WOW ! Google Danai Proyek Jurnalisme oleh Robot
![]() |
Google. REUTERS/Truth Leem
|
Menurut Neil Thurman, profesor komunikasi dari University of London dan University of Munich, menilai proyek itu merupakan langkah yang menarik. Tapi, ia menilai keberadadan robot atau komputer tetap akan akan mematikan jurnalisme manusia.
"Anda tidak bisa benar-benar meliput(pemerintah daerah) melalui otomatisasi karena banyak tentang penyelidikan, politik, hubungan pribadi, yang telah mengatakan apa yang kepada siapa, dsb - sulit untuk mendapatkan informasi tersebut dalam bentuk feed," kata Thurman.
Dr. Thurman dan rekannya baru-baru ini menerbitkan sebuah studi di mana contoh jurnalisme otomatis dievaluasi oleh reporter profesional manusia.
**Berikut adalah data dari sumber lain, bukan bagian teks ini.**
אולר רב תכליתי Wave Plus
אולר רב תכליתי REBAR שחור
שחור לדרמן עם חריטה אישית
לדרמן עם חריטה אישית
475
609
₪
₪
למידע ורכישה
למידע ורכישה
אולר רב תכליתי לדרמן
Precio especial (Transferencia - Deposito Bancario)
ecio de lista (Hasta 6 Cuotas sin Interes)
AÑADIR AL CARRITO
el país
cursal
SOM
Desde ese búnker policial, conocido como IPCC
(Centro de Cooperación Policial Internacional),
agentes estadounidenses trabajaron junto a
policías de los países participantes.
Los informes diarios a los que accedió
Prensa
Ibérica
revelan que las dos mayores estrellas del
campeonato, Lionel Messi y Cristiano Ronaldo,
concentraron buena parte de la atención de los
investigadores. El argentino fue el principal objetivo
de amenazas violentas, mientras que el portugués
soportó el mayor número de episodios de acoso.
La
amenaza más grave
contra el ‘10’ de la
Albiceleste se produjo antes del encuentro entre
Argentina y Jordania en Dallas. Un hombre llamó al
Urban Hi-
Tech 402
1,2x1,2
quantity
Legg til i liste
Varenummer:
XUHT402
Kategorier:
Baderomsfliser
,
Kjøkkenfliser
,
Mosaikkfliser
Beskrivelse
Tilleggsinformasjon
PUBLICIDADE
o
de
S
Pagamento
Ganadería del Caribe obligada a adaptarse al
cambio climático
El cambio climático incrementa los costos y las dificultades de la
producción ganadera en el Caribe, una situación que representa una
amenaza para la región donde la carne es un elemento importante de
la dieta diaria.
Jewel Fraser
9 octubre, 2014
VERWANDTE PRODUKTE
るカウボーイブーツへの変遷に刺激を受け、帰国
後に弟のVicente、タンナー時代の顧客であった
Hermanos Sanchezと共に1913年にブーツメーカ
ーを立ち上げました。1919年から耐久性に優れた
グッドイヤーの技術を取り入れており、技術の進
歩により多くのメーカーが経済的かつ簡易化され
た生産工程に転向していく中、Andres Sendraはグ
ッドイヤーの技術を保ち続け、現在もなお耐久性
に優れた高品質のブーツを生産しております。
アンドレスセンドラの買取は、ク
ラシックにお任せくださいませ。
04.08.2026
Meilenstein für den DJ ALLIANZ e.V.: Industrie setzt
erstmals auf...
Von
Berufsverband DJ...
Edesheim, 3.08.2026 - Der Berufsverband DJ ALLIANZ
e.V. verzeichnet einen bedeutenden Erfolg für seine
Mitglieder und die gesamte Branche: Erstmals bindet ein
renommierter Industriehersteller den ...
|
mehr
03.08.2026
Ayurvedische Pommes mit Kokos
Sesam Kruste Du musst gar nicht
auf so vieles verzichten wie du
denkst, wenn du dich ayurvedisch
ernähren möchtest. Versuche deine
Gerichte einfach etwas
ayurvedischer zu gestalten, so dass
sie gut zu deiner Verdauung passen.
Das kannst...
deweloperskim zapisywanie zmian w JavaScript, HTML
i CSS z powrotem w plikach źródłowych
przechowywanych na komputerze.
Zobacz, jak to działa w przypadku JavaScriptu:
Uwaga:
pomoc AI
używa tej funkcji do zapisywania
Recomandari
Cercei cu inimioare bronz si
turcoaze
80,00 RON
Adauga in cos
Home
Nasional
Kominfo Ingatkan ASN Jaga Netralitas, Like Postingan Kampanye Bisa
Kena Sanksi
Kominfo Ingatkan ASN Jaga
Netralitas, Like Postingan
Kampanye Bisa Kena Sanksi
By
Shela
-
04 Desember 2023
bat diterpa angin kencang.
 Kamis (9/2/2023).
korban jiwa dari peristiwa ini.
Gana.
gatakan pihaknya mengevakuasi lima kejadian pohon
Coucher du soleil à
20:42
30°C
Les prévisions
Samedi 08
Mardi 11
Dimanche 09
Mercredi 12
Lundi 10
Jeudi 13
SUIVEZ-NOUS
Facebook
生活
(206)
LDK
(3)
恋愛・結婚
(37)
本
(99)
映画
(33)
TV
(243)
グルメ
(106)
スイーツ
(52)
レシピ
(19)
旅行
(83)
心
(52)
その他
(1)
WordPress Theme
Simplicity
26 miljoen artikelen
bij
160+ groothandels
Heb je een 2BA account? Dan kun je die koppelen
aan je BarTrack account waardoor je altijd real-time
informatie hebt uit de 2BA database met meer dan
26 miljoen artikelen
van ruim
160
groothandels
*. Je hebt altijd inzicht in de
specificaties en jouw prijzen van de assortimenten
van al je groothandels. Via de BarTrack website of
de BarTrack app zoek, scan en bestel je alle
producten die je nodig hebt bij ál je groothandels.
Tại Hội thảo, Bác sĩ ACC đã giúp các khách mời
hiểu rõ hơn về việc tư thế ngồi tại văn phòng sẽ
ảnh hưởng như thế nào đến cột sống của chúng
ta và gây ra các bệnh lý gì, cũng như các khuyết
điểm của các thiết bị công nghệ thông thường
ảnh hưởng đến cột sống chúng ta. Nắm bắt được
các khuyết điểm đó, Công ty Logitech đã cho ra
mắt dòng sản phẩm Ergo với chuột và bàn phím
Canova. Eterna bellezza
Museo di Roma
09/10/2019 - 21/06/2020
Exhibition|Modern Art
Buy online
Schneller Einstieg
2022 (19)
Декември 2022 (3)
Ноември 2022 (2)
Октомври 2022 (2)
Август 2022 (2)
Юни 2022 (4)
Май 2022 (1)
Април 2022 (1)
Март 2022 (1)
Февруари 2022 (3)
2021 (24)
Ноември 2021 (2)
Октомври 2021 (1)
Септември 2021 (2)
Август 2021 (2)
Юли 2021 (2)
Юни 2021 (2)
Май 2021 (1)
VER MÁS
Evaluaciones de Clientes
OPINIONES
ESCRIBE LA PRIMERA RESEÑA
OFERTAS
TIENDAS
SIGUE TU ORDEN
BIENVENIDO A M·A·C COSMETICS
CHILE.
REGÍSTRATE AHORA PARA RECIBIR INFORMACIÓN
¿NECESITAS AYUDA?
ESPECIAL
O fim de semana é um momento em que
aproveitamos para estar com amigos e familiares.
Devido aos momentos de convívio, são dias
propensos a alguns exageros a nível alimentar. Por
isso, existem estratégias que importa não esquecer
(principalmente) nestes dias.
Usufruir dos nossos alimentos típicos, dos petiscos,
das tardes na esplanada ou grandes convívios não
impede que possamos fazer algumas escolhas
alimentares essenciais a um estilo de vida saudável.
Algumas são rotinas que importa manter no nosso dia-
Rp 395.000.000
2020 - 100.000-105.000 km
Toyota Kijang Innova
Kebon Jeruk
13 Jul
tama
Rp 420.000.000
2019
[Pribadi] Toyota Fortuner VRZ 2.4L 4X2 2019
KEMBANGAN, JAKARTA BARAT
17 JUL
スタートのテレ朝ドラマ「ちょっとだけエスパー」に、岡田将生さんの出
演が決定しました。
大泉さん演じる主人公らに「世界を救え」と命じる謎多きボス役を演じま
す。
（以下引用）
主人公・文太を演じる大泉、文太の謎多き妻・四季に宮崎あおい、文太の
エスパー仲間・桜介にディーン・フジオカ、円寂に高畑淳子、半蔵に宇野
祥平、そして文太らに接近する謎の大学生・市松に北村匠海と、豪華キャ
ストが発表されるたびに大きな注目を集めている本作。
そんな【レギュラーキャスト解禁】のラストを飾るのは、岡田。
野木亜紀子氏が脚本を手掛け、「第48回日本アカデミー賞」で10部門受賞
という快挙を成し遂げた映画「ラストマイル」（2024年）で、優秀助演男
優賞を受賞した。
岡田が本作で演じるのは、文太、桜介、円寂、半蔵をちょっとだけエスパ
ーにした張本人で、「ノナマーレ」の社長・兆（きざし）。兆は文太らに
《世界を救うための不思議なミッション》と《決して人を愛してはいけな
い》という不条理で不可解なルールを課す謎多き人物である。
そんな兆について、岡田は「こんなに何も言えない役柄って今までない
Banyak yang merasa bahwa kualitas penulisan dalam laporannya kurang, meskipun beberapa yang disarankan bisa berguna untuk memecahkan berita faktual tertentu yang nantinya dapat diperluas oleh manusia.
Wartawan robot juga diketahui telah menangkap informasi fiktif. Bulan lalu, sebuah program LA Times menerbitkan sebuah peringatan tentang gempa berkekuatan 6,8 skala richter di California.
Itu tertanggal 29 Juni 2025 dan sebenarnya terkait dengan gempa yang terjadi 100 tahun sebelumnya - pemberitahuan tersebut telah diterbitkan secara keliru oleh US Geological Survey.